I grew up on the “pavements gray” of Cleveland, Ohio longing for a greener and more nourishing urban environment. As far back as I can remember I’ve been interested in and involved with varying campaigns and methods of environmental education. However, it wasn’t until I took Food and Society (by the remarkable professor Smith at the University of New Hampshire) in pursuit of my BS in Environmental Conservation, that it dawned on me that food is the key! Truly nourishing food is the linchpin for both rural and urban regenerative landscapes. Food is our most tangible link to our environment. It is also perhaps the most unifying, non-partisan, instinctual, and delicious way to teach and experience conservation.
In 2006 I was stationed in Romania as Peace Corps Volunteer. At my first opportunity to travel I headed to Lithuania to learn more about the land of my ancestors. Ironically, I discovered more about my future than I did about my past. There I met Sarah and Andrew by chance in a youth hostel in Klaipeda during their seed-consciousness-raising trek across Europe. We talked for hours about organic agriculture, food security, and the virtues of open-pollinated seed.
Our conversation that night left a lasting impression. If food was the key to getting people to reintegrate into their communities and environment, then saving seed was the key to sustainable food. Beyond buying local organic foods or tending a garden, the process of stewarding seeds closes the food production loop and empowers seed stewards with the ability to feed their families and communities with tasty, healthy, locally appropriate food year after year. Yet, in all of the green talk during all of the environmental classes, campaigns, and internships I had been involved with, no one ever stressed the importance of seeds.

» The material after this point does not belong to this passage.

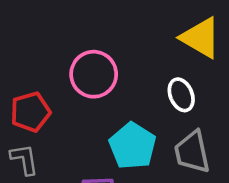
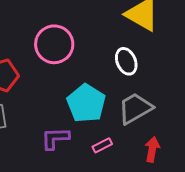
gray trapezoid: (192, 152) -> (135, 108), turned 72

Seeds are a vital component of the burgeoning foodie and green lifestyle movements although one that is often misunderstood or ignored.
In February of 2008 I invited The Seed Ambassadors to Romania to give a series of workshops in the small rural villages surrounding Cluj. The workshops were a tremendous success and inspired the creation of the Transylvania branch of Slow Food International. When my Peace Corps service in Romania ended Sarah and Andrew invited me to join their work. Since moving to Oregon I’ve had the opportunity to learn firsthand about farming, seed saving, and to assist them in spreading the good seedy word. I’m enjoying my time learning from these seed masters, and I hope to eventually apply their self sustaining and holistic methods to urban farms and gardens.